1. Why did the Titan implode?
The pattern of the debris suggests that there might have been a leak at some point. According to the BBC, the Titan was so deep in the sea by then that the amount of water above it would have been equivalent to the weight of the Eiffel Tower. A fissure in the structure would compress the vessel and break the structure’s carbon fiber body.
2. When and where did the Titan disappear?
The vessel submerged on Sunday morning, June 18th, and its support vessel lost contact an hour and 45 minutes later, according to the Coast Guard. The Titan was launched from an icebreaker chartered by OceanGate and formerly operated by the Canadian Coast Guard. The vessel transported dozens of people and the submersible vessel to the wreck site in the North Atlantic, where the Titan had previously made multiple dives.
3. What happened aboard the Titan?
The vessel suffered a catastrophic implosion, killing all five people on board, sometime this week after submerging Sunday morning. It is unclear exactly when or where the implosion occurred. But a senior military official said Thursday that a U.S. Navy acoustic system detected an “anomaly” Sunday that likely was the cause of the Titan’s deadly implosion.
On Thursday June 22nd, the Coast Guard announced the discovery of wreckage from the submersible and the end of salvage efforts, bringing the story to a tragic close. “The wreckage is consistent with the catastrophic loss of the pressure chamber,” Rear Adm. John Mauger of the First Coast Guard District told a news conference Thursday.

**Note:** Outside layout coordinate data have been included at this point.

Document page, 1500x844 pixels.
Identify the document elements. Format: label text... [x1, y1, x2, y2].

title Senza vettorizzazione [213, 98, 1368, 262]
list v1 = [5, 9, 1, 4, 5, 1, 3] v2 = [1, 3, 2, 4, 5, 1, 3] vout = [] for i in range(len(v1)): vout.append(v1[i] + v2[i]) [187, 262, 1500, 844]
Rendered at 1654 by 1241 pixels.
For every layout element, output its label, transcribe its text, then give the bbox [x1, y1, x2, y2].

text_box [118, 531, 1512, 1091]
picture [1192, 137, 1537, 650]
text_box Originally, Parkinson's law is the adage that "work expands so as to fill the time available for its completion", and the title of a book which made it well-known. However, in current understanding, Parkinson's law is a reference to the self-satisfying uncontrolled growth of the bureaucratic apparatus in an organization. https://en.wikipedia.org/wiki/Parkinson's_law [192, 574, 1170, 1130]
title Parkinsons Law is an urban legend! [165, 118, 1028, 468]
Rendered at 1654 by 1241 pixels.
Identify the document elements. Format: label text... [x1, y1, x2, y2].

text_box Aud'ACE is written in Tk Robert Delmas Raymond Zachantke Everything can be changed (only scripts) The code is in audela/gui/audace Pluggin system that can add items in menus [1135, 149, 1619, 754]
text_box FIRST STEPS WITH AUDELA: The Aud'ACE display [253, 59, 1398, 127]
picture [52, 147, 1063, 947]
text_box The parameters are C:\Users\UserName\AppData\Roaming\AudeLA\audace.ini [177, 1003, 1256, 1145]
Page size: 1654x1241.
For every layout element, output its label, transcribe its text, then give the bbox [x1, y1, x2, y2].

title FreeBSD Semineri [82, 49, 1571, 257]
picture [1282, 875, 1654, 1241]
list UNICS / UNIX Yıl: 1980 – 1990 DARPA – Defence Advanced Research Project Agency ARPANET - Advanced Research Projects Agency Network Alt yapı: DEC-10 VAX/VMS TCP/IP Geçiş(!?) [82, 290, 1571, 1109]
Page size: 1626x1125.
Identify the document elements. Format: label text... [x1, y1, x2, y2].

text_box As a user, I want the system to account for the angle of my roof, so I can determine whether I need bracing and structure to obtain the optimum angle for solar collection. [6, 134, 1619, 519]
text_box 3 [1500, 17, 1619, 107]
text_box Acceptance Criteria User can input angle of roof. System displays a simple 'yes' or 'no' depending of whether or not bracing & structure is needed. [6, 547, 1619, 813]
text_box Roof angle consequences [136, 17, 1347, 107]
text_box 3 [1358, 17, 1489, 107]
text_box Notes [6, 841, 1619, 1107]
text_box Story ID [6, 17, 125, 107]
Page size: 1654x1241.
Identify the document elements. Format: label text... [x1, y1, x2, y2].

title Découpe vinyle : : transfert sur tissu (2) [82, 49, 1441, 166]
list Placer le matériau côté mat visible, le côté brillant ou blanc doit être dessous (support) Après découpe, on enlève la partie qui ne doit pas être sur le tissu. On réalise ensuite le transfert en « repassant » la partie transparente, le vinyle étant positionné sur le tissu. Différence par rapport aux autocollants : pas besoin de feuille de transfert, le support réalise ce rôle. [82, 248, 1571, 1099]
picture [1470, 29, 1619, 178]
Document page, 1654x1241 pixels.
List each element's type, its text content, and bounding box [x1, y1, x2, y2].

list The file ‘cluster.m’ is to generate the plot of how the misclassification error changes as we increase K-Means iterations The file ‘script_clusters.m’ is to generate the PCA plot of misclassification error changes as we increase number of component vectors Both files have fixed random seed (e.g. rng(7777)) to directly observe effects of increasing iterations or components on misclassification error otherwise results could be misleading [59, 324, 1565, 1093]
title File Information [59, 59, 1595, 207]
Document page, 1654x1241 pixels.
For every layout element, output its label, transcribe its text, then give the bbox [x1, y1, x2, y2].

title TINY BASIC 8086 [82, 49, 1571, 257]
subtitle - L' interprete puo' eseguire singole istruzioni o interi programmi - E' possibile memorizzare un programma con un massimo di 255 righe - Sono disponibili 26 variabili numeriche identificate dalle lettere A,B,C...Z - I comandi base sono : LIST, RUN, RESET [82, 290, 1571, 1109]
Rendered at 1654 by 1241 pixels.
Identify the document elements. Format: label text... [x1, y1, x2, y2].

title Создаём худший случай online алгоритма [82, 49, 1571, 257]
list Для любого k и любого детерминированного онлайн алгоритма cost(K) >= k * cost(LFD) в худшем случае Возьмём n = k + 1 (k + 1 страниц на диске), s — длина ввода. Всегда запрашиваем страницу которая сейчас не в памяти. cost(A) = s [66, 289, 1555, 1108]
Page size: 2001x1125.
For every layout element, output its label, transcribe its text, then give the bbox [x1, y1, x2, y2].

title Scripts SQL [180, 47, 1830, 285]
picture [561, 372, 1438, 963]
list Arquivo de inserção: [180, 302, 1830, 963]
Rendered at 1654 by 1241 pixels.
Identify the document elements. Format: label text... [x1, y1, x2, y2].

A deep-sea robot discovered the wreckage, near the wreck of the Titanic, which authorities said came from the submersible. The senior military official said the Navy analyzed its acoustic data after the Titan was reported missing and the anomaly detected was “consistent with an implosion or explosion in the general vicinity of where the Titan submersible was operating when communications were lost,” the official said. The Navy relayed the information to the Coast Guard, which continued its search because the data was not considered definitive.
4. Who were the passengers?
The five passengers on the missing submarine, now presumed dead, are: Stockton Rush, CEO of Oceangate and pilot of the Titanic; two members of a prominent Pakistani family, Shahzada Dawood and his son Suleman; British adventurer Hamish Harding; and Titanic expert Paul-Henri Nargeolet. “These men were true explorers who shared a distinct spirit of adventure and a deep passion for exploring and protecting the world’s oceans,” OceanGate said in a statement. “We mourn the loss of life and the joy they brought to all they met.”
5. What’s going to happen now?
The Coast Guard will continue to search near the Titanic for more clues about what happened to her. Officials have assured that no deadline has been set for suspending the search for clues and wreckage from the submarine, an activity in which multiple countries are participating. Mauger said it is unknown whether or not there is any possibility of finding or recovering wreckage.